“Freedom to read can never be taken for granted” is among the first sentences you’ll encounter on the Freedom to Read web site.
Freedom to Read Week, a project of the Freedom of Expression Committee and of the Book and Periodical Council, is an annual event held in late February to encourage Canadians to think about and reaffirm their commitment to intellectual freedom. Even in Canada, a free country by world standards where intellectual freedom is guaranteed under the Charter of Rights and Freedoms, schools and libraries are sometimes asked to remove books from their shelves. The United States holds a similar event, Banned Books Week, in September.
If you read through the sample of books and magazines on the Challenged Works section of the site, you may be surprised to see such well-known books as Of Mice and Men by John Steinbeck and the short story collection Lives of Girls and Women by Nobel Laureate Alice Munro on the list. The reasons people request removal of books vary. Some examples cited violence, filthy language, conveying a lack of parental authority, and the possibility that ideas would be objectionable if taken out of context because readers might not understand irony.
Sometimes, the books were viewed as racist because of language and characterization from a past era. The Adventures of Huckleberry Finn by Mark Twain and To Kill a Mockingbird by Harper Lee fell into this category.
In 1997 two parents in Winnipeg’s Fort Garry School Division complained about one of the books in Laura Ingalls Wilder’s Little House on the Prairie series saying On the Banks of Plum Creek contained several references offensive to aboriginals.
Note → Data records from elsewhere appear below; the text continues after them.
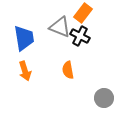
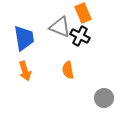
orange rectangle: rotated 60 degrees counterclockwise
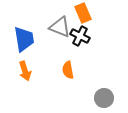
blue trapezoid: moved 1 px down
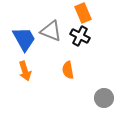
gray triangle: moved 9 px left, 4 px down
blue trapezoid: rotated 20 degrees counterclockwise
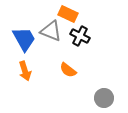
orange rectangle: moved 15 px left, 1 px down; rotated 42 degrees counterclockwise
orange semicircle: rotated 42 degrees counterclockwise
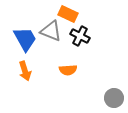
blue trapezoid: moved 1 px right
orange semicircle: rotated 42 degrees counterclockwise
gray circle: moved 10 px right
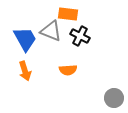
orange rectangle: rotated 18 degrees counterclockwise
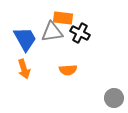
orange rectangle: moved 5 px left, 4 px down
gray triangle: moved 1 px right, 1 px down; rotated 30 degrees counterclockwise
black cross: moved 3 px up
orange arrow: moved 1 px left, 2 px up
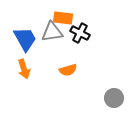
orange semicircle: rotated 12 degrees counterclockwise
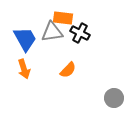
orange semicircle: rotated 30 degrees counterclockwise
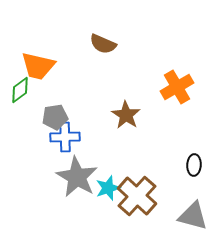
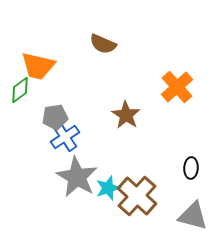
orange cross: rotated 12 degrees counterclockwise
blue cross: rotated 32 degrees counterclockwise
black ellipse: moved 3 px left, 3 px down
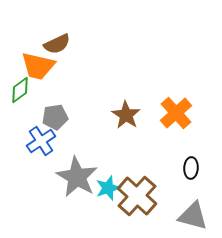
brown semicircle: moved 46 px left; rotated 48 degrees counterclockwise
orange cross: moved 1 px left, 26 px down
blue cross: moved 24 px left, 4 px down
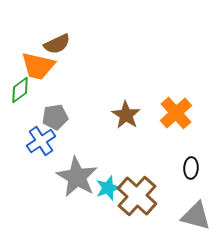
gray triangle: moved 3 px right
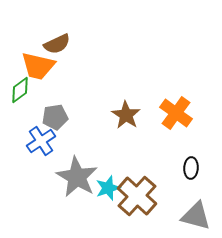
orange cross: rotated 12 degrees counterclockwise
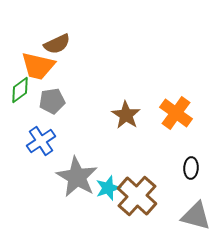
gray pentagon: moved 3 px left, 16 px up
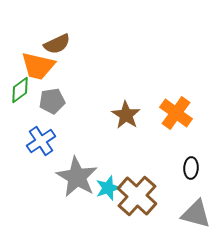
gray triangle: moved 2 px up
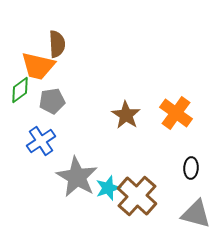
brown semicircle: rotated 68 degrees counterclockwise
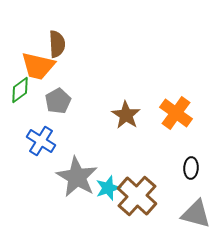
gray pentagon: moved 6 px right; rotated 20 degrees counterclockwise
blue cross: rotated 24 degrees counterclockwise
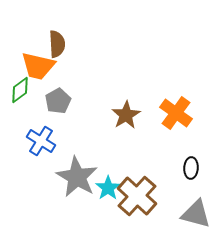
brown star: rotated 8 degrees clockwise
cyan star: rotated 15 degrees counterclockwise
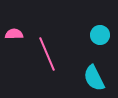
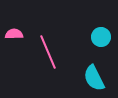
cyan circle: moved 1 px right, 2 px down
pink line: moved 1 px right, 2 px up
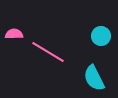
cyan circle: moved 1 px up
pink line: rotated 36 degrees counterclockwise
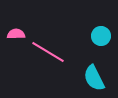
pink semicircle: moved 2 px right
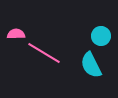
pink line: moved 4 px left, 1 px down
cyan semicircle: moved 3 px left, 13 px up
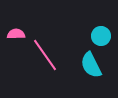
pink line: moved 1 px right, 2 px down; rotated 24 degrees clockwise
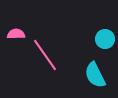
cyan circle: moved 4 px right, 3 px down
cyan semicircle: moved 4 px right, 10 px down
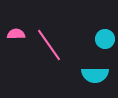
pink line: moved 4 px right, 10 px up
cyan semicircle: rotated 64 degrees counterclockwise
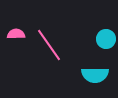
cyan circle: moved 1 px right
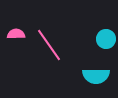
cyan semicircle: moved 1 px right, 1 px down
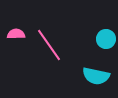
cyan semicircle: rotated 12 degrees clockwise
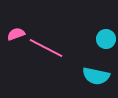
pink semicircle: rotated 18 degrees counterclockwise
pink line: moved 3 px left, 3 px down; rotated 28 degrees counterclockwise
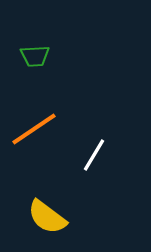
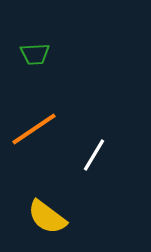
green trapezoid: moved 2 px up
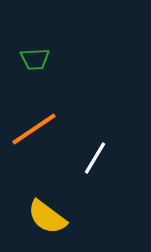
green trapezoid: moved 5 px down
white line: moved 1 px right, 3 px down
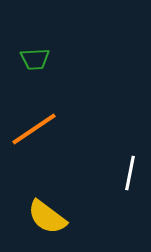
white line: moved 35 px right, 15 px down; rotated 20 degrees counterclockwise
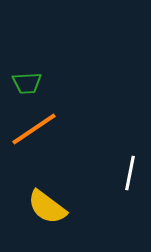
green trapezoid: moved 8 px left, 24 px down
yellow semicircle: moved 10 px up
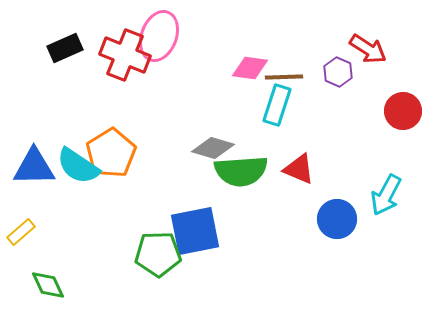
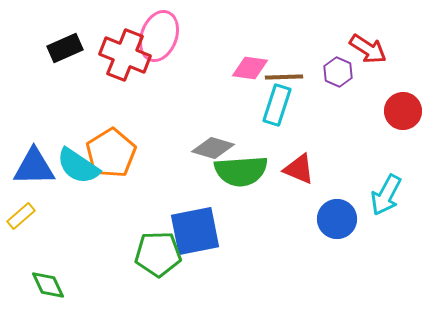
yellow rectangle: moved 16 px up
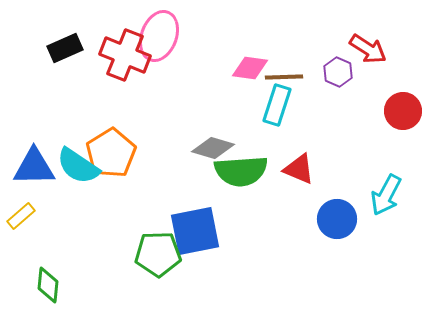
green diamond: rotated 30 degrees clockwise
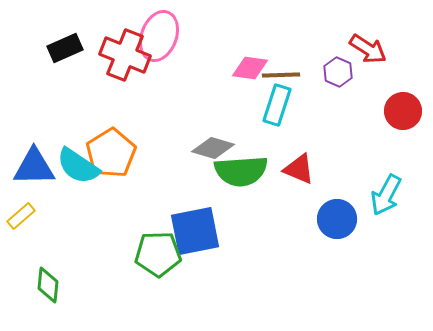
brown line: moved 3 px left, 2 px up
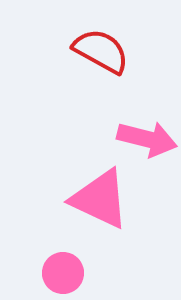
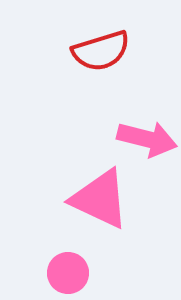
red semicircle: rotated 134 degrees clockwise
pink circle: moved 5 px right
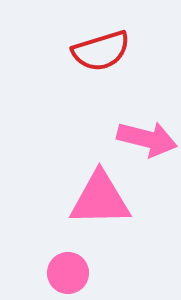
pink triangle: rotated 26 degrees counterclockwise
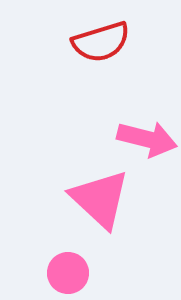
red semicircle: moved 9 px up
pink triangle: rotated 44 degrees clockwise
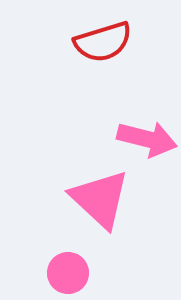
red semicircle: moved 2 px right
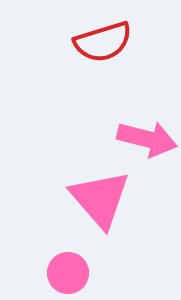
pink triangle: rotated 6 degrees clockwise
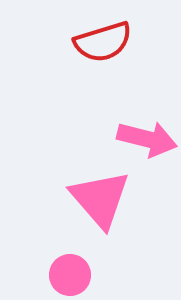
pink circle: moved 2 px right, 2 px down
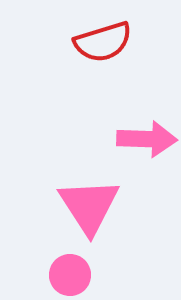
pink arrow: rotated 12 degrees counterclockwise
pink triangle: moved 11 px left, 7 px down; rotated 8 degrees clockwise
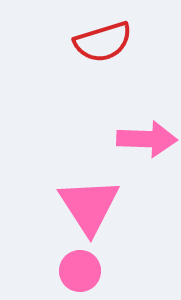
pink circle: moved 10 px right, 4 px up
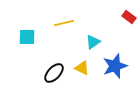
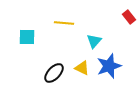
red rectangle: rotated 16 degrees clockwise
yellow line: rotated 18 degrees clockwise
cyan triangle: moved 1 px right, 1 px up; rotated 14 degrees counterclockwise
blue star: moved 6 px left
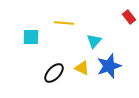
cyan square: moved 4 px right
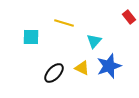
yellow line: rotated 12 degrees clockwise
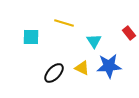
red rectangle: moved 16 px down
cyan triangle: rotated 14 degrees counterclockwise
blue star: rotated 15 degrees clockwise
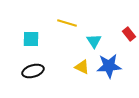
yellow line: moved 3 px right
red rectangle: moved 1 px down
cyan square: moved 2 px down
yellow triangle: moved 1 px up
black ellipse: moved 21 px left, 2 px up; rotated 30 degrees clockwise
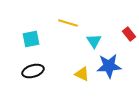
yellow line: moved 1 px right
cyan square: rotated 12 degrees counterclockwise
yellow triangle: moved 7 px down
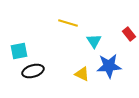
cyan square: moved 12 px left, 12 px down
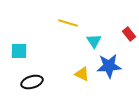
cyan square: rotated 12 degrees clockwise
black ellipse: moved 1 px left, 11 px down
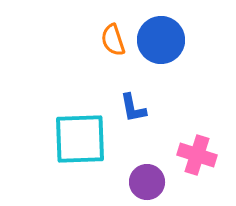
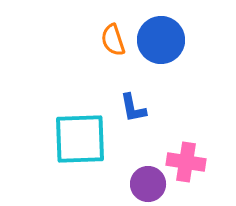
pink cross: moved 11 px left, 7 px down; rotated 9 degrees counterclockwise
purple circle: moved 1 px right, 2 px down
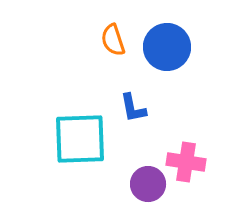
blue circle: moved 6 px right, 7 px down
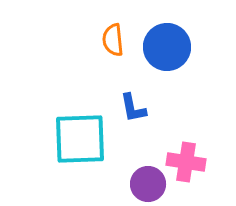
orange semicircle: rotated 12 degrees clockwise
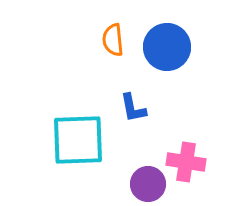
cyan square: moved 2 px left, 1 px down
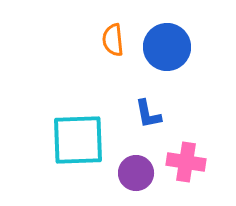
blue L-shape: moved 15 px right, 6 px down
purple circle: moved 12 px left, 11 px up
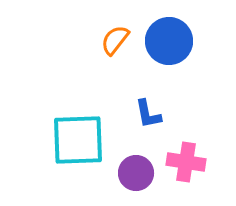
orange semicircle: moved 2 px right; rotated 44 degrees clockwise
blue circle: moved 2 px right, 6 px up
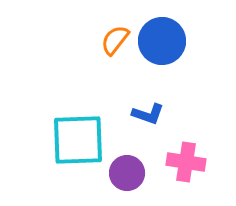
blue circle: moved 7 px left
blue L-shape: rotated 60 degrees counterclockwise
purple circle: moved 9 px left
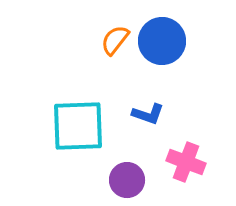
cyan square: moved 14 px up
pink cross: rotated 12 degrees clockwise
purple circle: moved 7 px down
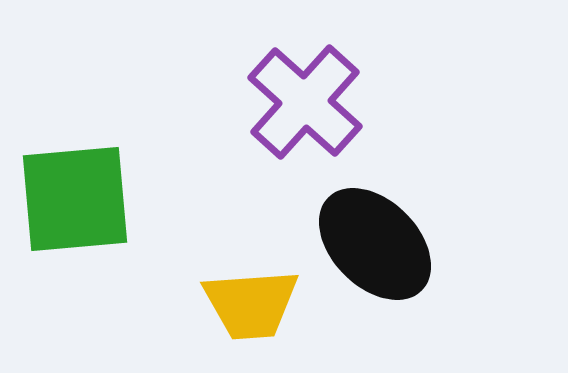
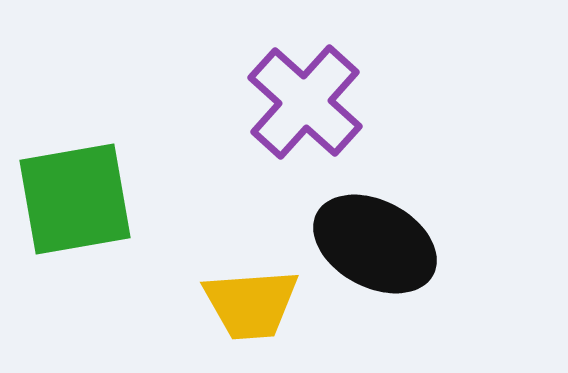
green square: rotated 5 degrees counterclockwise
black ellipse: rotated 17 degrees counterclockwise
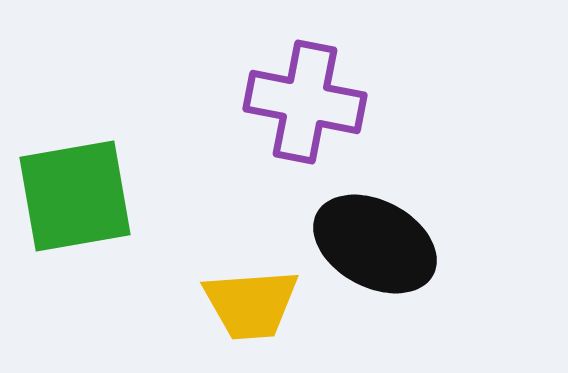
purple cross: rotated 31 degrees counterclockwise
green square: moved 3 px up
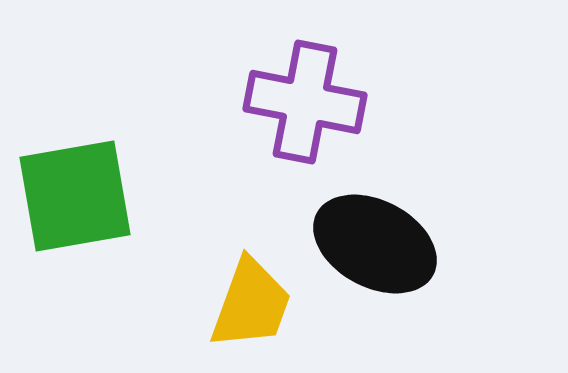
yellow trapezoid: rotated 66 degrees counterclockwise
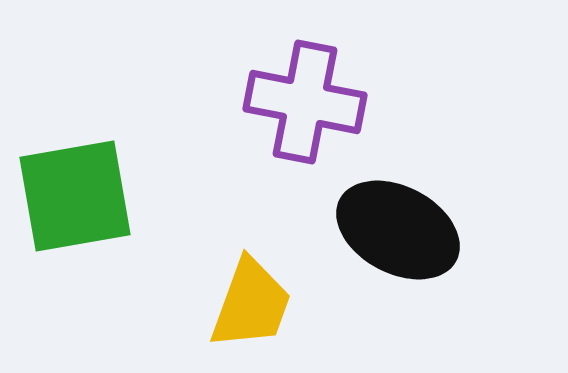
black ellipse: moved 23 px right, 14 px up
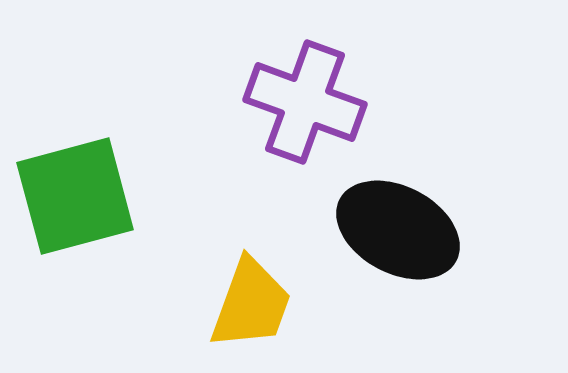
purple cross: rotated 9 degrees clockwise
green square: rotated 5 degrees counterclockwise
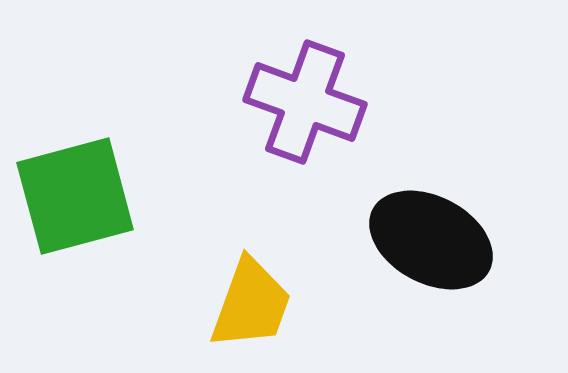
black ellipse: moved 33 px right, 10 px down
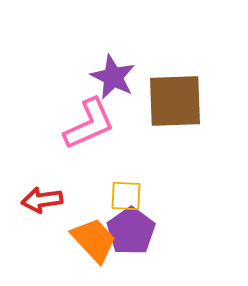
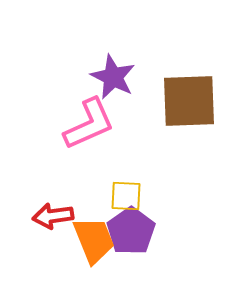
brown square: moved 14 px right
red arrow: moved 11 px right, 16 px down
orange trapezoid: rotated 21 degrees clockwise
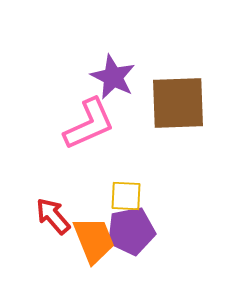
brown square: moved 11 px left, 2 px down
red arrow: rotated 57 degrees clockwise
purple pentagon: rotated 24 degrees clockwise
The school superintendent replied, “Stories like this are an important part of our history on this continent. Simply eradicating them from shelves does not seem to be the answer.”
Sanitizing the story or removing the book won’t change the past. We need to be able to read these stories in context and with critical thinking.
Objections also arose when books portrayed values that differed from those of the challenger such as anti-Christian overtones or flagrant Islamophobia. One book was challenged because the writer was a Holocaust denier. It is easy to dismiss the challenges when they seem trivial or when we find the content of the book acceptable. It may be harder when we agree with the challenger’s point of view. That doesn’t take away the author’s right to intellectual freedom or the reader’s right to decide for themselves what they want to read. Freedom to Read Week prompts us to think about that.
Note that there is a distinction between depiction of racism or other prejudices in books and inciting hate, which is where Canada draws the line with regard to free speech. Advocating genocide, publicly inciting hatred likely to lead to a breach of the peace, and willfully promoting hatred are offenses within the Canadian Criminal Code authorizing courts to seize hate propaganda. This has resulted in the government banning books, but the instances are rare. How and where one draws the line and interprets “inciting hate” is controversial and draws discussion from differing points of view.
“The freedom to choose what we read does not, however, include the freedom to choose for others. We accept that courts alone have the authority to restrict reading material, a prerogative that cannot be delegated or appropriated.”
∼ Freedom to Read website
You can find kits on the Freedom to Read website with ideas for teachers, librarians, booksellers and the general public to use during Freedom to Read week. Ideas include things like tweeting out the name of a challenged book each day during the week, creating a display of challenged books, organizing a public reading, and having authors, bloggers and students write about what censorship means to them.
What does censorship and the right to read mean to you?